Album review: Militarie Gun – Life Under The Gun
Stunning, genre-defying debut offering from idiosyncratic Los Angeles (post-)hardcore outfit Militarie Gun…
Hardcore has been having a moment in the sun for a little while now. You just have to look at the phenomenal success of Turnstile to see how the genre has broken free of its own inherently underground confines.
Another case in point, thought not quite at Turnstile’s level yet, are Militarie Gun, whose song Pressure Cooker was recently featured in a Taco Bell TV ad. Before, that may have garnered accusations of selling out from an (ahem) militant punk crowd, but these days, within the trappings of a hyper-capitalist society, anything a punk band can do to survive is fair game.

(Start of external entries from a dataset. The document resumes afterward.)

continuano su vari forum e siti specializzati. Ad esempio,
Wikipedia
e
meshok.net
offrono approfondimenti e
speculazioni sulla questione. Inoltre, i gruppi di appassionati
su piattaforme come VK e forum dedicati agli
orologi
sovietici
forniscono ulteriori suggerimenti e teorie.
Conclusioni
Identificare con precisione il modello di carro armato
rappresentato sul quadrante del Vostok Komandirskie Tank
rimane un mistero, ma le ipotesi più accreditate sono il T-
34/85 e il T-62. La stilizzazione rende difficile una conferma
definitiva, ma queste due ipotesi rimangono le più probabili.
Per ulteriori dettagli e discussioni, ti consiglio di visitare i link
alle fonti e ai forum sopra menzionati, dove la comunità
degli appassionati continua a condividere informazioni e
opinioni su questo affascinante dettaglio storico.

Besides, it’s not as if the band changed anything about their approach, attitude or style for that sync, nor what’s followed since.
Pressure Cooker might not be on Life Under The Gun, their debut full-length, but their knack for rough-edged but insanely catchy melody that defined that song is in full force on the 12 songs that make up this record. And while these tracks aren’t anywhere near as brutal as those frontman Ian Shelton made with his previous band, Regional Justice Center, they still pack a powerful, uncompromising, punch. From the insistent, belligerent bark of opener Do It Faster through to the almost R.E.M.-esque jangle that occurs midway through the closing title-track, it’s clear that Militarie Gun are a band who make music on their own terms and their own terms only.

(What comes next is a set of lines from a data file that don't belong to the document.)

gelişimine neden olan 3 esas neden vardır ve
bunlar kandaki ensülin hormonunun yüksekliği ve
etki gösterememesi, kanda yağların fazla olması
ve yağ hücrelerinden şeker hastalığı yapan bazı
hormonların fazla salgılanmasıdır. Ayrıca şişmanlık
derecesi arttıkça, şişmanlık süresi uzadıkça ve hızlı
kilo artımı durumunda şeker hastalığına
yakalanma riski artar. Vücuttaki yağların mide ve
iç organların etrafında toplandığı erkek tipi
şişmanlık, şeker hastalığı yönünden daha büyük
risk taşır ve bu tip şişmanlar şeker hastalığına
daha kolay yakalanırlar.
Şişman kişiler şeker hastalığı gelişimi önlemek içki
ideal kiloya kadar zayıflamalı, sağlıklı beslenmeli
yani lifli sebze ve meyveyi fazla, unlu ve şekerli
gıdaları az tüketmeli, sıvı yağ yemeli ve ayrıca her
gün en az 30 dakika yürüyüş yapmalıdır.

Many of these songs are concerned with the drudgery of existence in that afore-mentioned hyper-capitalist society, especially Very High, on which Shelton offers his solution to his ennui. ‘I’ve been feeling pretty down,’ he intones in his rousing-yet-hypnotic monotone, ‘so I get very high.’
Yet while this album rails against the world our plutocratic/oligarchic overlords have created for the rest of us, it also displays a vulnerability that’s rare in hardcore and post-hardcore. Whether that’s on My Friends Are Having A Hard Time, a song that confronts the helplessness Ian feels when he sees those he cares about suffering, on the resignation (and subsequent defiance) of Will Logic, or the mournful melancholy of penultimate track See You Around, on which Ian both sings/shouts over a plaintive, haunting mellotron, he’s not afraid to be vulnerable. The latter song lasts for just two minutes before that closing title track kicks in with a surge of forceful but still unpredictable power.
It’s a thumping reminder that Militarie Gun are one of the most interesting, vital and original bands in the world of punk today.